### WHAT YOU ARE ASKED TO DO
If a line below falls between the line with "in the top-left." and the line with "38: (562, 9)", or is one of those two, output it exactly; output nothing else and no pictures.

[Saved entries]
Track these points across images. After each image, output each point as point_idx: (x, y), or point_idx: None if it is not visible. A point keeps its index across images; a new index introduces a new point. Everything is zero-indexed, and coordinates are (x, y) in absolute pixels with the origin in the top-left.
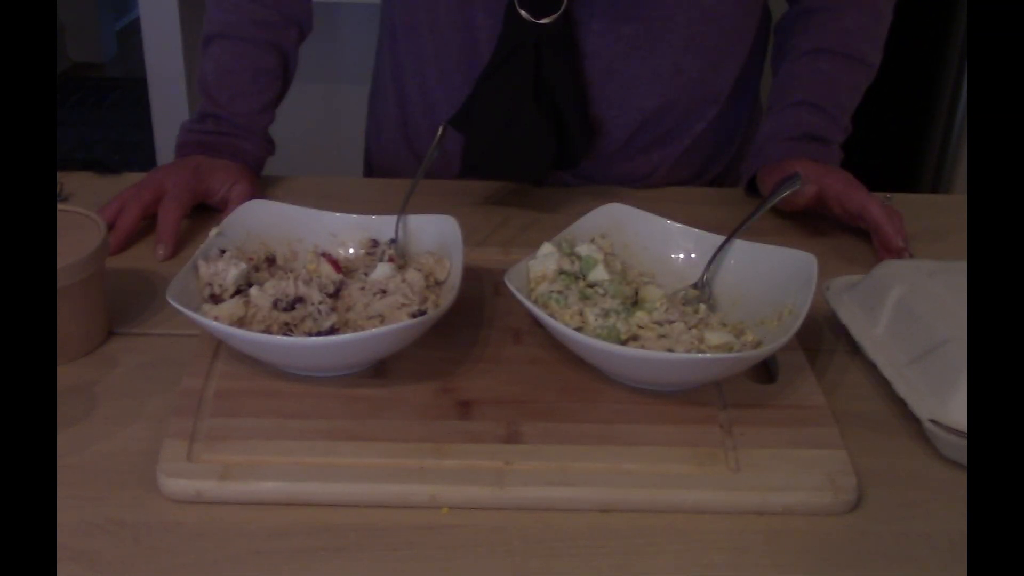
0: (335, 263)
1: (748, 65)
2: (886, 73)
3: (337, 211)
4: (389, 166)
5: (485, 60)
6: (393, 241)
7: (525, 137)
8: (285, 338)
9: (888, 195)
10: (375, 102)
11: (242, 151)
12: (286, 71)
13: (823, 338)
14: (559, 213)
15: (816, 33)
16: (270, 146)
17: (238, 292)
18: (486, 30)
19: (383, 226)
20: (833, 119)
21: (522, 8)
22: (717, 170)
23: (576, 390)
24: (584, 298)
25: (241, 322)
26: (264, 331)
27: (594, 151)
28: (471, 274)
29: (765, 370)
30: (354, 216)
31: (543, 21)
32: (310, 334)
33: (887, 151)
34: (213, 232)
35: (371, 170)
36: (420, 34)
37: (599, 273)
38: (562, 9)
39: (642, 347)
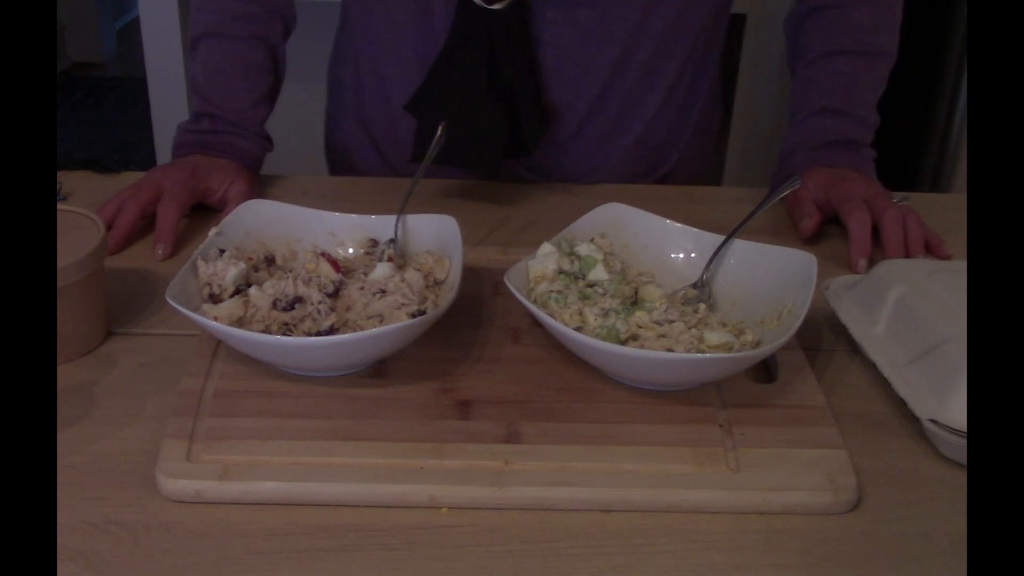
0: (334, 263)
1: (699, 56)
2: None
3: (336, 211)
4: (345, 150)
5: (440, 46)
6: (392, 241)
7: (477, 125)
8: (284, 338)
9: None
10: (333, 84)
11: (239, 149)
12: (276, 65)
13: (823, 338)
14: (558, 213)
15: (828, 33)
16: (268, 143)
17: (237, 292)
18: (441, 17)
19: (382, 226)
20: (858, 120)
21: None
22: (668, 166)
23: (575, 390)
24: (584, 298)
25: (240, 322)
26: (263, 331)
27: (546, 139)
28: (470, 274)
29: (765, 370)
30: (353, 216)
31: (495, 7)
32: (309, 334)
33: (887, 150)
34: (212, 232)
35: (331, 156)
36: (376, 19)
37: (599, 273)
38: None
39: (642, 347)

* * *

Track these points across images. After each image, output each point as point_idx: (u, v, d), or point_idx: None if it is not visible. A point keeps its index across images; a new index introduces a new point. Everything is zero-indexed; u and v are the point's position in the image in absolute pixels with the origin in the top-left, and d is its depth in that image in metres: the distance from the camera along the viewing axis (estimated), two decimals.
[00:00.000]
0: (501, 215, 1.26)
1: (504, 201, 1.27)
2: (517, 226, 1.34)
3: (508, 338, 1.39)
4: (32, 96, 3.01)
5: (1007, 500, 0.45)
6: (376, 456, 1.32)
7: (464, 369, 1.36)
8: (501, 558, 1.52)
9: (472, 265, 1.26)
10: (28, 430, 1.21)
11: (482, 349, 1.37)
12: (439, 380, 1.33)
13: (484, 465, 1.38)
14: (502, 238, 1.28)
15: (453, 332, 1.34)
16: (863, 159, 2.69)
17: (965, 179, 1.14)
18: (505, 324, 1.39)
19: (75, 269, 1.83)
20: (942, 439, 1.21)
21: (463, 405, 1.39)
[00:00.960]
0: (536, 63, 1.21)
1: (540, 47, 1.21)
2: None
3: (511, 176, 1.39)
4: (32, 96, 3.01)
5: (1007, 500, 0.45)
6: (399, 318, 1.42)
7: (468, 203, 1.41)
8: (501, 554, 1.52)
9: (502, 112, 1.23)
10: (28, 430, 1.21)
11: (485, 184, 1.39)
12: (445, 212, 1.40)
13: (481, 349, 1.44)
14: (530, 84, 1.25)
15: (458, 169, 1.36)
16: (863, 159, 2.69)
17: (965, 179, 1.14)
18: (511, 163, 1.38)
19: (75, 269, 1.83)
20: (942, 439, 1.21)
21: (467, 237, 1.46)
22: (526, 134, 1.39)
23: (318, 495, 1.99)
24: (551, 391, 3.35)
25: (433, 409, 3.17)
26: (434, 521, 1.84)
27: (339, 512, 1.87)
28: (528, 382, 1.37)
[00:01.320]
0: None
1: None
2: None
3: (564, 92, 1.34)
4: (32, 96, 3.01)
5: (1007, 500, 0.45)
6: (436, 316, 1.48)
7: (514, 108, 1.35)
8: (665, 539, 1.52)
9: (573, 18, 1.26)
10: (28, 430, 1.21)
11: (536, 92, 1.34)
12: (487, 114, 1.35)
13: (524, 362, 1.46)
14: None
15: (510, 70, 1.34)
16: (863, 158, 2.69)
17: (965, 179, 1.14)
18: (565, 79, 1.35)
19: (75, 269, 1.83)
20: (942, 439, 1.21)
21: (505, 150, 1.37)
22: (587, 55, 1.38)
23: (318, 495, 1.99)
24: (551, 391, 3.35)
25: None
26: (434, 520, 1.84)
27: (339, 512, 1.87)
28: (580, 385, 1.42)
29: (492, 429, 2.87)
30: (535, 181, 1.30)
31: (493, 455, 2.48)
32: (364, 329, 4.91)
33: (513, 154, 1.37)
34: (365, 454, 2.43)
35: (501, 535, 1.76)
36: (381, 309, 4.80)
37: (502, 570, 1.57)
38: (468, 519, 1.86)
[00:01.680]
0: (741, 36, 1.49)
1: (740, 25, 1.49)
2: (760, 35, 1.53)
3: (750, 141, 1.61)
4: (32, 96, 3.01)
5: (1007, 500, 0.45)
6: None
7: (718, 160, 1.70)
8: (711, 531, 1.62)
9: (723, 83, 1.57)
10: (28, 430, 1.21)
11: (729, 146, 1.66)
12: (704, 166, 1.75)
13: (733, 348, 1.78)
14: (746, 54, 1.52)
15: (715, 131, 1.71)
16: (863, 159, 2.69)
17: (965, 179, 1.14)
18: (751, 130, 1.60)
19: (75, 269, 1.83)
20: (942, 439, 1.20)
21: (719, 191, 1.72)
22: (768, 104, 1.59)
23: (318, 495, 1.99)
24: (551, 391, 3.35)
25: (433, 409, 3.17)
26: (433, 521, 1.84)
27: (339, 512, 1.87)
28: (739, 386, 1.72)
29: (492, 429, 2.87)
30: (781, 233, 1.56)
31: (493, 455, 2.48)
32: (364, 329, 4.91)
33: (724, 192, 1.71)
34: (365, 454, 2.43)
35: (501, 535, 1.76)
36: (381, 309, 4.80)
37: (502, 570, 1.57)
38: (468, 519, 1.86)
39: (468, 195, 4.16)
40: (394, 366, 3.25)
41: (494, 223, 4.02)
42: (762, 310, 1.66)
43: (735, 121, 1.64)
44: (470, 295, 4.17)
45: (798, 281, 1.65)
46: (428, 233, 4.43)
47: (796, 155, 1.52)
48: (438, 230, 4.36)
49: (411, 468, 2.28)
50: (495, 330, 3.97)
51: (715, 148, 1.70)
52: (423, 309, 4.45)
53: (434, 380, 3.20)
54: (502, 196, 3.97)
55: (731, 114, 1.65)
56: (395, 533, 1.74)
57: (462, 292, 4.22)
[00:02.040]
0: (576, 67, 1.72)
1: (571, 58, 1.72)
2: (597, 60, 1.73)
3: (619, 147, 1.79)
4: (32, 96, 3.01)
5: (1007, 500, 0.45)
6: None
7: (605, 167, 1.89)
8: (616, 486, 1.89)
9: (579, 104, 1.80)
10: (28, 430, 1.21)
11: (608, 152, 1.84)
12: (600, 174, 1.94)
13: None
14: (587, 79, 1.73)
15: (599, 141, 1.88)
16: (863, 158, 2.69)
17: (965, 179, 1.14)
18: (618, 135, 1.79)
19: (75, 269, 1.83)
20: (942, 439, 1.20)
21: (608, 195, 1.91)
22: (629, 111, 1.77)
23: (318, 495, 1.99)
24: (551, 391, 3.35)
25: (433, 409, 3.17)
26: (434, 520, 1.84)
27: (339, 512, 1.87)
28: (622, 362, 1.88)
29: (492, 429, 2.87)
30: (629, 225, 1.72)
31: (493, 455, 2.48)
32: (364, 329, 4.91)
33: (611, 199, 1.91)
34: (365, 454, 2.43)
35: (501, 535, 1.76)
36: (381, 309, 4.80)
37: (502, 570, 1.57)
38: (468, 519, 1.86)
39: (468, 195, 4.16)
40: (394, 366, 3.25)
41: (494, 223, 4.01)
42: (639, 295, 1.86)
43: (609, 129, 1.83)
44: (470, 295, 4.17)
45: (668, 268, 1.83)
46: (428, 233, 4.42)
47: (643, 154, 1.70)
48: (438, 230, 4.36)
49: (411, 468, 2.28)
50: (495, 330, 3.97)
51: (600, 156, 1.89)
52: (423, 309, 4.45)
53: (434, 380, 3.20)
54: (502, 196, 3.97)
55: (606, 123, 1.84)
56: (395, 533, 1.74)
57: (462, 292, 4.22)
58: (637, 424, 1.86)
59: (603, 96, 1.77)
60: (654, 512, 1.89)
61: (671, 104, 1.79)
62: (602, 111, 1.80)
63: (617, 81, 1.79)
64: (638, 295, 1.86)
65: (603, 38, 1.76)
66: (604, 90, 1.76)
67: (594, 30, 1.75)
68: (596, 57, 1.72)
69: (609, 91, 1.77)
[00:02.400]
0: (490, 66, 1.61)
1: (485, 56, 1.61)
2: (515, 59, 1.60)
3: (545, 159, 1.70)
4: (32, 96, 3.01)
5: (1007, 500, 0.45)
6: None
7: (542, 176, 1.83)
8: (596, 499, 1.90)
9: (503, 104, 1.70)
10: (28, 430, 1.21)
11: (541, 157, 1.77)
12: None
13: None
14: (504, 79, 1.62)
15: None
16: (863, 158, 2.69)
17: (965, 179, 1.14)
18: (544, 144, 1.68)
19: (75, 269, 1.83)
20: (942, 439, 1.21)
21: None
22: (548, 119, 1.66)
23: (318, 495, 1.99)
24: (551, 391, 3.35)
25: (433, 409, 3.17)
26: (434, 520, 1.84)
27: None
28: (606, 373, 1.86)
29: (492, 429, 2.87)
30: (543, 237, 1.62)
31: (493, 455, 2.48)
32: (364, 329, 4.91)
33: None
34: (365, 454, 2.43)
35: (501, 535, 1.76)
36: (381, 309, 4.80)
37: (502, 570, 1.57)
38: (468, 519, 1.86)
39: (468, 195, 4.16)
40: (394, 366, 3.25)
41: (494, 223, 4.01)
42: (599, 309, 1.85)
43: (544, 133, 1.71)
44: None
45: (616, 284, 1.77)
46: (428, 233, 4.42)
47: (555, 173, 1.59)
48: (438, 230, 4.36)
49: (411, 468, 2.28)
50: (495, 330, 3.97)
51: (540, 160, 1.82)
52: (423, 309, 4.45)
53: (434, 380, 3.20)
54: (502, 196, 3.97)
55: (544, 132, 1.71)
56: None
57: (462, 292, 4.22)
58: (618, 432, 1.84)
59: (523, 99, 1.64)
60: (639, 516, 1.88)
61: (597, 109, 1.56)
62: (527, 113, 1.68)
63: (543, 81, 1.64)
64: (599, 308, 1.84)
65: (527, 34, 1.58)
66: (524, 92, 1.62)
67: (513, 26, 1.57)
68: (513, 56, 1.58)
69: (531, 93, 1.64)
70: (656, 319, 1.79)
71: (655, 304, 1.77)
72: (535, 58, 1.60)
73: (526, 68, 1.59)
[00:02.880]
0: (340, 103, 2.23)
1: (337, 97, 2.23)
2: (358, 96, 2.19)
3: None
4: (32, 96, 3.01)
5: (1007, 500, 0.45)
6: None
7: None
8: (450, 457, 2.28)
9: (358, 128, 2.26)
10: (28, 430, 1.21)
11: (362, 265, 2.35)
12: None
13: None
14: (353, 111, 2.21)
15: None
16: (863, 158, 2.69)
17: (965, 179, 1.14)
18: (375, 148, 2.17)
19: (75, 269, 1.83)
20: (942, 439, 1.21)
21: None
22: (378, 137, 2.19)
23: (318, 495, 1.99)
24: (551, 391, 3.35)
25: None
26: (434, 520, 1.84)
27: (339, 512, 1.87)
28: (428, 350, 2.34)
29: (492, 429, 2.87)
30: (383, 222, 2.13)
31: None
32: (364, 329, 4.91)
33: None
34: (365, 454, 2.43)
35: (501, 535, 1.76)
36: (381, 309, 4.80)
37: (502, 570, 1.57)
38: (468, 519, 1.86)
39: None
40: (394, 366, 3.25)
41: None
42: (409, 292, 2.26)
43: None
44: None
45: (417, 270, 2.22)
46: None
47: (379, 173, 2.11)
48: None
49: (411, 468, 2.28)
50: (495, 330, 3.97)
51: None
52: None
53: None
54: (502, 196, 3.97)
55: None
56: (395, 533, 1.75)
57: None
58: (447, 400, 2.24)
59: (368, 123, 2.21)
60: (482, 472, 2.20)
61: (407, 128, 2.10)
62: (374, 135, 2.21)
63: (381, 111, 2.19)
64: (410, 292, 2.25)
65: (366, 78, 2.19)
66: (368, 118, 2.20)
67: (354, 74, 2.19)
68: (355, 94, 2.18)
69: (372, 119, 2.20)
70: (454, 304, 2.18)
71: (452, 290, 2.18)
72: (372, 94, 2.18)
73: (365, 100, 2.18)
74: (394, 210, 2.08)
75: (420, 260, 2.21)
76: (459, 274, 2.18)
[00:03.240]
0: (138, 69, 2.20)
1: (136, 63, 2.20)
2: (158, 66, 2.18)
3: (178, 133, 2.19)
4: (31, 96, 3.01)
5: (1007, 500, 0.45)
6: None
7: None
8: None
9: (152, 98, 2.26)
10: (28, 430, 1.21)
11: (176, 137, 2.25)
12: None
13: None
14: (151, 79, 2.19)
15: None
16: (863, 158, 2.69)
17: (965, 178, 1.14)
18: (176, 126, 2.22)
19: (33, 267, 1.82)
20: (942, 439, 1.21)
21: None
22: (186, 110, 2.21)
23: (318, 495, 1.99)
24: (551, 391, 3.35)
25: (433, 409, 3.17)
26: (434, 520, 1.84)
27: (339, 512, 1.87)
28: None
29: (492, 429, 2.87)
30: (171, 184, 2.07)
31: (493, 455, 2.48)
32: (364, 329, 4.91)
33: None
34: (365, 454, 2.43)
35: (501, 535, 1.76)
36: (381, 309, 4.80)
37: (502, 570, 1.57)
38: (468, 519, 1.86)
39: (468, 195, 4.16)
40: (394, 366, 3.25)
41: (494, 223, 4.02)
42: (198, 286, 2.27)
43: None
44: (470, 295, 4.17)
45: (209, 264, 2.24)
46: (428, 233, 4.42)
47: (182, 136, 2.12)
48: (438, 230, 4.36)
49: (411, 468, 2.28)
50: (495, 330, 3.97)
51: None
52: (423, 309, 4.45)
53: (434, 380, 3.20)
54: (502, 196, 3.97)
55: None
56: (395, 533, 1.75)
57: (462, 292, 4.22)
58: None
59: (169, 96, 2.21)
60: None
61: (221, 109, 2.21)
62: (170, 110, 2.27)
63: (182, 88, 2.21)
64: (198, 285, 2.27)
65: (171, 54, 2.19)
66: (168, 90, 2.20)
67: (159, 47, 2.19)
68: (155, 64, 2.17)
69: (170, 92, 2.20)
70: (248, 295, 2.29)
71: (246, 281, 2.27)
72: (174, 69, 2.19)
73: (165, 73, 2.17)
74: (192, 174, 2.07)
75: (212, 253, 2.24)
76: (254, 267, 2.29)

### WRITTEN SOLUTION
Track these points across images. After each image, output each point as point_idx: (x, y), or point_idx: None if it is not visible. A point keeps its index across images; a new index introduces a new point. Everything is zero-indexed, and coordinates are (x, y) in absolute pixels with the origin in the top-left.
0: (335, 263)
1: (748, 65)
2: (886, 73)
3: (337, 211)
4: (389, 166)
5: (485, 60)
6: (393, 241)
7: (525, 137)
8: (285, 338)
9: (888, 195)
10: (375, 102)
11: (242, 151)
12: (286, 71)
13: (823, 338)
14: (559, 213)
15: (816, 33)
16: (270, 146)
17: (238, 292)
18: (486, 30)
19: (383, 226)
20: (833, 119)
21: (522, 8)
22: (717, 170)
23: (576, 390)
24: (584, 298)
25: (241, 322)
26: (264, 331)
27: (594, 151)
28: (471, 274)
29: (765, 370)
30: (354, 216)
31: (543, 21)
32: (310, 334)
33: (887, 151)
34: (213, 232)
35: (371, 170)
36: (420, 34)
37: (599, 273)
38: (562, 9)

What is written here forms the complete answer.